US 12,444,401 B2
Method, apparatus, computer readable medium, and electronic device of speech synthesis
Haopeng Lin, Beijing (CN); and Zejun Ma, Beijing (CN)
Assigned to Beijing Youzhuju Network Technology Co., Ltd., Beijing (CN)
Filed by Beijing Youzhuju Network Technology Co., Ltd., Beijing (CN)
Filed on Aug. 26, 2024, as Appl. No. 18/815,598.
Application 18/815,598 is a continuation of application No. PCT/CN2023/077478, filed on Feb. 21, 2023.
Claims priority of application No. CN202210179831.4 (CN), filed on Feb. 25, 2022.
Prior Publication US 2024/0420678 A1, Dec. 19, 2024
Int. Cl. G10L 13/08 (2013.01); G10L 13/02 (2013.01)

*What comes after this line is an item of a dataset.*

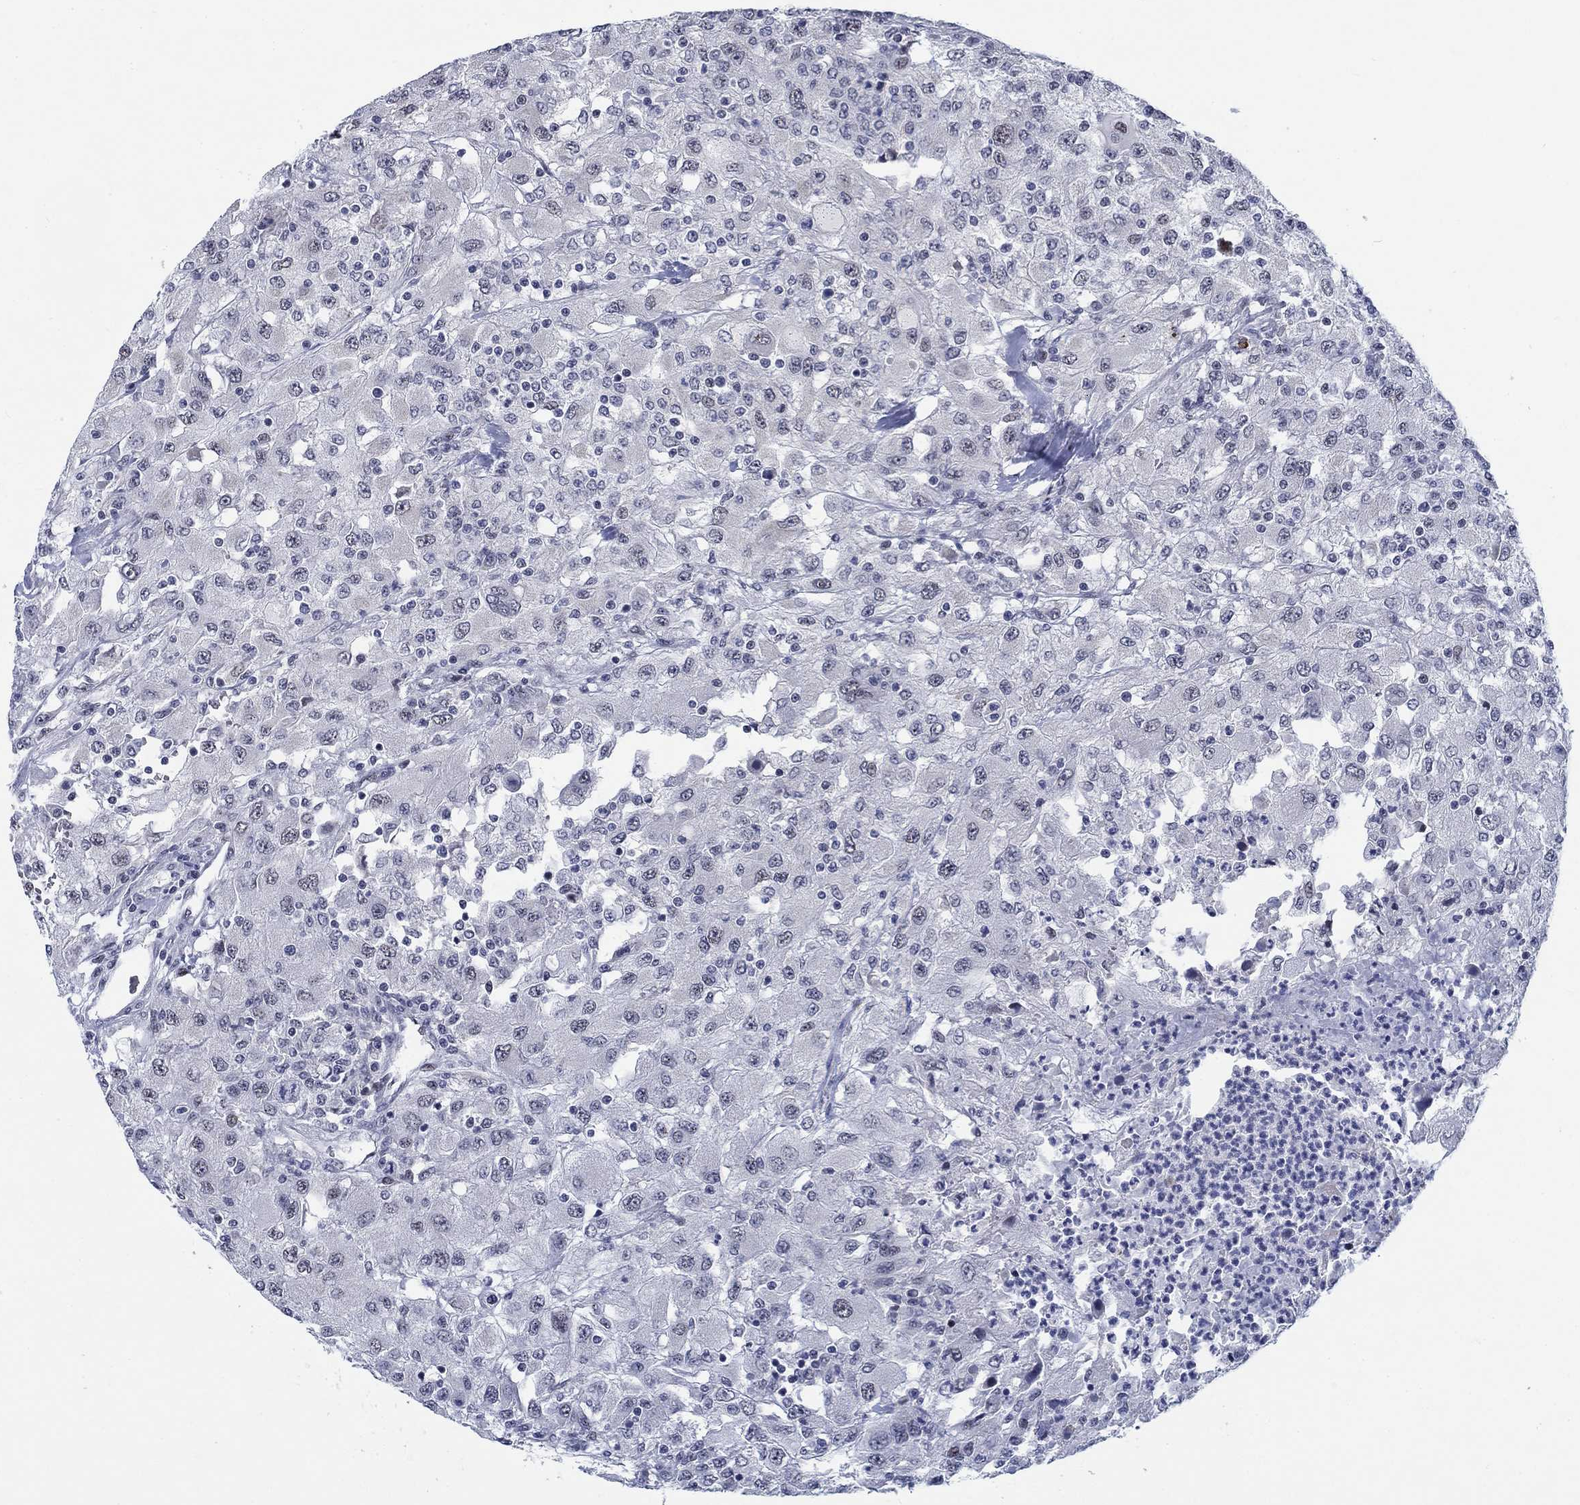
{"staining": {"intensity": "negative", "quantity": "none", "location": "none"}, "tissue": "renal cancer", "cell_type": "Tumor cells", "image_type": "cancer", "snomed": [{"axis": "morphology", "description": "Adenocarcinoma, NOS"}, {"axis": "topography", "description": "Kidney"}], "caption": "An image of human renal adenocarcinoma is negative for staining in tumor cells.", "gene": "NEU3", "patient": {"sex": "female", "age": 67}}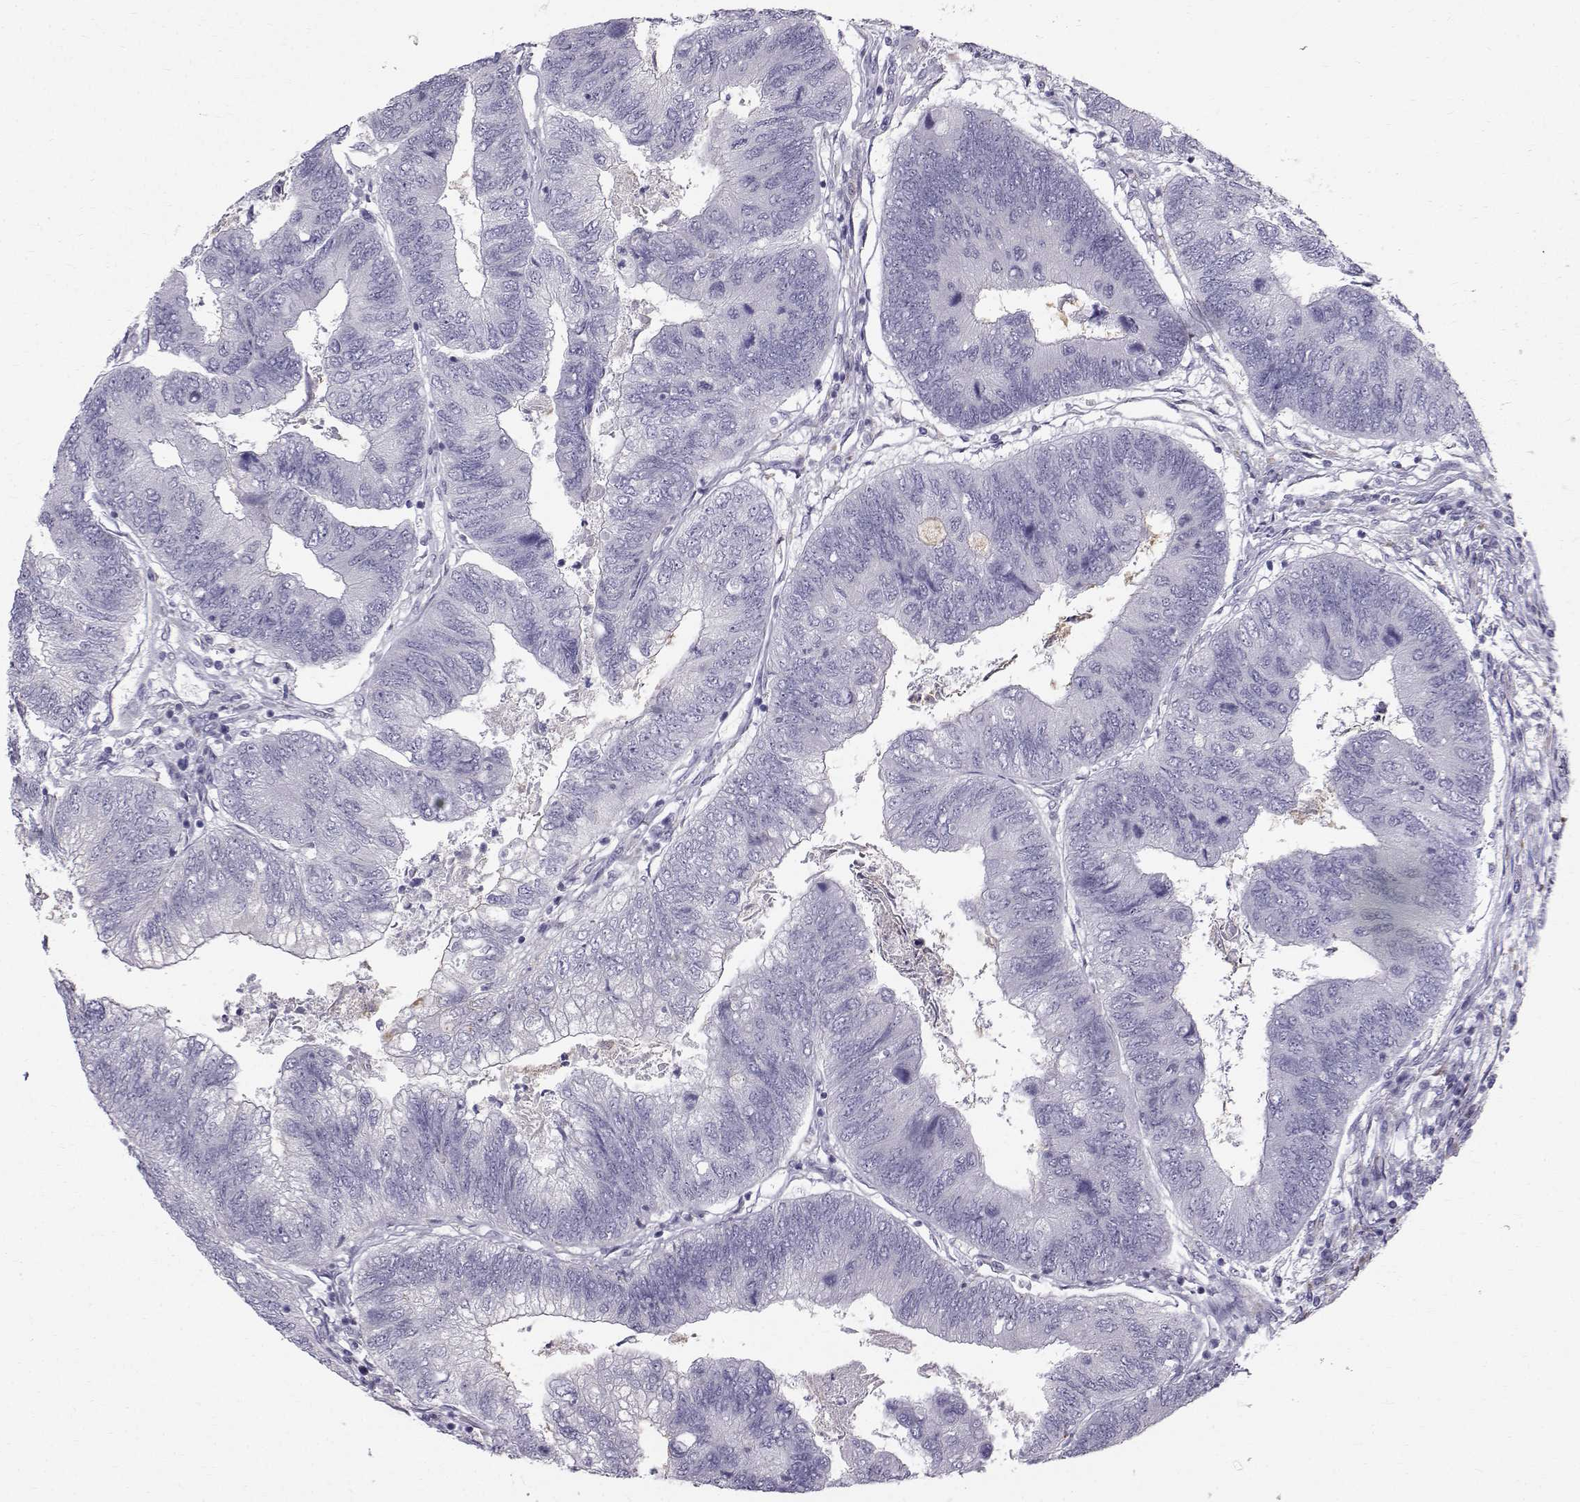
{"staining": {"intensity": "negative", "quantity": "none", "location": "none"}, "tissue": "colorectal cancer", "cell_type": "Tumor cells", "image_type": "cancer", "snomed": [{"axis": "morphology", "description": "Adenocarcinoma, NOS"}, {"axis": "topography", "description": "Colon"}], "caption": "Protein analysis of colorectal cancer (adenocarcinoma) exhibits no significant expression in tumor cells.", "gene": "CALCR", "patient": {"sex": "female", "age": 67}}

CPC G10L 13/08 (2013.01) [G10L 13/02 (2013.01)] 14 Claims
OG exemplary drawing
 
1. A method of speech synthesis, comprising:
obtaining a phoneme sequence corresponding to text to be synthesized;
inputting the phoneme sequence and the text to be synthesized into a speech synthesis model;
generating, via the speech synthesis model, a phonemic-level tones and break indices (TOBI) representation sequence and a prosodic-acoustic feature corresponding to the text to be synthesized based on the phoneme sequence and the text to be synthesized, and generating acoustic feature information corresponding to the text to be synthesized based on the TOBI representation sequence and the prosodic-acoustic feature; and
generating first audio information corresponding to the text to be synthesized based on the acoustic feature information,
wherein the speech synthesis model comprises an encoding network, an attention network a decoding network, a prosodic language feature prediction module, a prosodic-acoustic feature prediction module, an embedded layer, a first splicing module, a second splicing module, and a third splicing module,
the prosodic language feature prediction module is configured to generate, based on the text to be synthesized, a phonemic-level TOBI representation sequence corresponding to the text to be synthesized,
the embedded layer is configured to generate a phoneme representation sequence corresponding to the text to be synthesized based on the phoneme sequence,
the first splicing module is configured to splice the phonemic-level TOBI representation sequence and the phoneme representation sequence to obtain a first splicing sequence,
the encoding network is configured to encode the first splicing sequence to generate a coded sequence,
the second splicing module is configured to splice the coded sequence and the phonemic level TOBI representation sequence to obtain a second splicing sequence,
the prosodic-acoustic feature prediction module is configured to generate the prosodic-acoustic feature corresponding to the text to be synthesized based on the second splicing sequence,
the third splicing module is configured to splice the coding sequence and the prosodic-acoustic feature to obtain a third splicing sequence,
the attention network is configured to generate, based on the third splicing sequence, a semantic representation corresponding to the text to be synthesized, and
the decoding network is configured to generate, based on the semantic representation, acoustic feature information corresponding to the text to be synthesized.